Prospective Israeli Disasters

Mordechai Vanunu was the Israeli “atomic spy,” the nuclear technician who in 1986 revealed secret information about Israel’s covert weapons program at the nuclear reactor at Dimona, in the Negev desert of southern Israel, in an interview with the London Sunday Times. For his troubles he was lured to Rome later that year and kidnapped there by Mossad agents, who brought him back to Israel and so to Israeli legal jurisdiction. In a secret trial, he was sentenced to eighteen years in prison for treason, which he finished serving last April.

Out of jail, it seems Vanunu still just can’t hold his tongue. (This profile in the Guardian mentions that, among other restrictions, he is obliged not to talk to the foreign press; at the same time, he is appealing to Israel’s supreme court for permission to leave the country again. Yet he recently gave an interview to the London-based Arab newspaper Al Hayat.) This strangely-stubborn behavior is probably something the rest of the world should be grateful for, at least for those who would prefer to be a little better aware of Israeli nuclear activities than the Israeli government would prefer, and the German newspaper Die Welt has picked up on his latest (Atom Expert Warns of a “Second Chernobyl” in Israel).

So what news does Vanunu have now?
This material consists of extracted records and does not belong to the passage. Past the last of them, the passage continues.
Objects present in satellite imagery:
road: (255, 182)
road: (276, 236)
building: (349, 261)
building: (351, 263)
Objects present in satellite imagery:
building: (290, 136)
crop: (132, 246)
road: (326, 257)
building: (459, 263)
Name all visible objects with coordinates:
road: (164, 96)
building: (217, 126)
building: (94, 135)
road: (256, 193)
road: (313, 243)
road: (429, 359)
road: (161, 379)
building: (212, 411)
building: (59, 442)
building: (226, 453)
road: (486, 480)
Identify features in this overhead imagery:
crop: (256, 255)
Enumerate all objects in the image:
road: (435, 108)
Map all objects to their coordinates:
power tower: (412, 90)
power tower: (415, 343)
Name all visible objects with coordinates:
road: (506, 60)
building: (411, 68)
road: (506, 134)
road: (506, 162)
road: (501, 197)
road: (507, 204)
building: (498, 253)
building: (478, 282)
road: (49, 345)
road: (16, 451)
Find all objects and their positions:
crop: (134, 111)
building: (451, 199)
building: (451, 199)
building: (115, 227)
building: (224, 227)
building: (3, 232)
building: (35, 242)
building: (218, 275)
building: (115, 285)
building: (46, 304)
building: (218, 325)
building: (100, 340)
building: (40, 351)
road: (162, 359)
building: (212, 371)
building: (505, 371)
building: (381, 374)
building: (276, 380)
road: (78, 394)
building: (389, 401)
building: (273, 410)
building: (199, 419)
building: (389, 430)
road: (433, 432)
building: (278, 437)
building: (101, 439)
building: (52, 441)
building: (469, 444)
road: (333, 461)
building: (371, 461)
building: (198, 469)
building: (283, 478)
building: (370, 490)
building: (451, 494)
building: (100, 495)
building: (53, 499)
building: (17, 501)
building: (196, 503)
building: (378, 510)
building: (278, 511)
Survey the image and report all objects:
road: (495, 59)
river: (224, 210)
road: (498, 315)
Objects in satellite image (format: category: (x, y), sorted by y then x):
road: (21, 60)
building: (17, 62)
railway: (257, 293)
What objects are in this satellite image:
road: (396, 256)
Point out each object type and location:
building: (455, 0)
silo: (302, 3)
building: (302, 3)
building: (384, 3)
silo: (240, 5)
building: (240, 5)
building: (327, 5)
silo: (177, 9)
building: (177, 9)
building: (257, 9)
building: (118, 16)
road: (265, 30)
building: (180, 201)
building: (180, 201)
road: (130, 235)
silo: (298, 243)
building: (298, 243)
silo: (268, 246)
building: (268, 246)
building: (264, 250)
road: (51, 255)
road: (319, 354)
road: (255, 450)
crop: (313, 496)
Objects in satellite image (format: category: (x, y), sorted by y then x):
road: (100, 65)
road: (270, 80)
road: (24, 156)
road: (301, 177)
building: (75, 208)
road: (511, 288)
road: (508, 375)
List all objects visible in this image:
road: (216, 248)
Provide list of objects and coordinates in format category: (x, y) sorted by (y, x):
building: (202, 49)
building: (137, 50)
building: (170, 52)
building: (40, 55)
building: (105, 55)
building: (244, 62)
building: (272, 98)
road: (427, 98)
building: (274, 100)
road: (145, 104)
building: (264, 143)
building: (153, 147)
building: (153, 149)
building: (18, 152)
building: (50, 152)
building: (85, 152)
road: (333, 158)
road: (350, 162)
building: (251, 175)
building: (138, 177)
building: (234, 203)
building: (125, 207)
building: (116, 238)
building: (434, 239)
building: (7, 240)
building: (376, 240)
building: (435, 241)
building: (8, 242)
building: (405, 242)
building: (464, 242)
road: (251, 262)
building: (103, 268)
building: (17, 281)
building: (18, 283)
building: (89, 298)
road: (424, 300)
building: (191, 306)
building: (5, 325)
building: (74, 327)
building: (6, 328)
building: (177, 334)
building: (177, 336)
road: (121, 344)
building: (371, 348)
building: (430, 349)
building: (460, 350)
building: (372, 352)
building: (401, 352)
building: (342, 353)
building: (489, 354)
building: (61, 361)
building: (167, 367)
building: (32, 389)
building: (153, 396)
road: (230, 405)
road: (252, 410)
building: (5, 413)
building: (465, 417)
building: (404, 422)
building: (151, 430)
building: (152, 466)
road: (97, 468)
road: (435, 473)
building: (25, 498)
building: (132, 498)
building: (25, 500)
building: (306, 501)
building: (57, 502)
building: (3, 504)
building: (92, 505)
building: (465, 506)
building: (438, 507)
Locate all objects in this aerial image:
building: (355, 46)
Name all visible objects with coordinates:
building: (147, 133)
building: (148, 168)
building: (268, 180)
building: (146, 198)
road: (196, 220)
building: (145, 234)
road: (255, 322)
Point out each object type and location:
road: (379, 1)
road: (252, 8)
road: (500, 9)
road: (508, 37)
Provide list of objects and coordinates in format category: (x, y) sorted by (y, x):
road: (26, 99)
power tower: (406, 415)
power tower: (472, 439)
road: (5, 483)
Not that Israel is a nuclear power; he was jailed for so long precisely for helping confirm that back in 1986, but most of the world had started to assume that long before. But his new topic is again nuclear, and again involves that plant in Dimona, which in ex-employee Vanunu’s estimation is a disaster waiting to happen. It’s forty year old now; it is way out-of-date, and therefore vulnerable to a Chernobyl-style meltdown that could kill millions both in Israel and neighboring states. Goodness, what that might do to the already-faltering Middle East peace process! Via Al Hayat, Vanunu called on both the Israeli and Jordanian governments to begin stockpiling anti-radiation medicines in preparation for such an incident.

Clearly, Vanunu is outspoken. (If he’s not careful, his name could become a synonym for that adjective: “Quit being so vanunu and shut up!”). But there’s little doubt he has the background to evaluate such things. We need to keep in mind what he is qualified to pronounce on, and what he is not, when we continue in Die Welt’s article to where he speculated that Israel was involved in the 1963 assassination of President John F. Kennedy. Kennedy had been putting pressure on then-Israeli premier David Ben-Gurion to make public the building of the Dimona reactor and all the related (i.e. weapons-producing) activities that were going on there. But, as Die Welt notes, “Vanunu provided no concrete evidence” to back up this assertion.

UPDATE: This article in Le Monde reports that the Israeli supreme court has rejected Vanunu’s appeal to ease the restrictions still placed on him after his release from prison, including the prohibition from travelling abroad (and from talking to the foreign press, for what that’s worth).

ATTACK ON JERUSALEM SACRED SITES FEARED

This subject of threatening disaster lets us transition smoothly to a current article over in Munich’s Süddeutsche Zeitung: Israel Fears Attack on Temple Mount. That’s “attack” in the new September 11 style, that is, destruction via a crashing aircraft, or perhaps explosive-laden unmanned drone. Israeli Interior Minister Zahi Hanegbi stated Saturday on television that his ministry considers the risk of an attack by “extremist or fanatical Jews” on the Temple Mount “today greater than ever before.”

Why would fanatical Jews try to destroy the Temple Mount, location of Judaism’s holiest site, the Wailing Wall? Mainly because that ultra-historic man-made hill also contains the Dome of the Rock and the Al Aqsa mosque, making it the third-holiest site in Islam after Mecca and Medina. The point would be to put a halt to current plans by Israeli premier Ariel Sharon for withdrawal from Gaza – by plunging the entire region into bloody chaos, of course! As it is, the Al Aqsa mosque has already been the target of minor attacks by such Jewish extremists in the past, and you’ll recall that it was Sharon’s provocative visit there back in September, 2000, that set off what has become known as the Second Intifada.

Also in the Israeli media over the weekend was former Jerusalem police chief Arieh Amit, who opined that Minister Hanegbi would not have made such public warnings if he wasn’t in possession of “concrete information about planning” for such a spectacular attack. Of course, such an incident would mean “genuine holy war for Muslims against the Jews.” But many pious (ultra-pious?) Israelis are under pressure these days in the face of Sharon’s determination to terminate their settlements in Gaza. “For them it’s the same thing as the end of the world,” remarked Amit. So perhaps they’d just like to take everyone else along.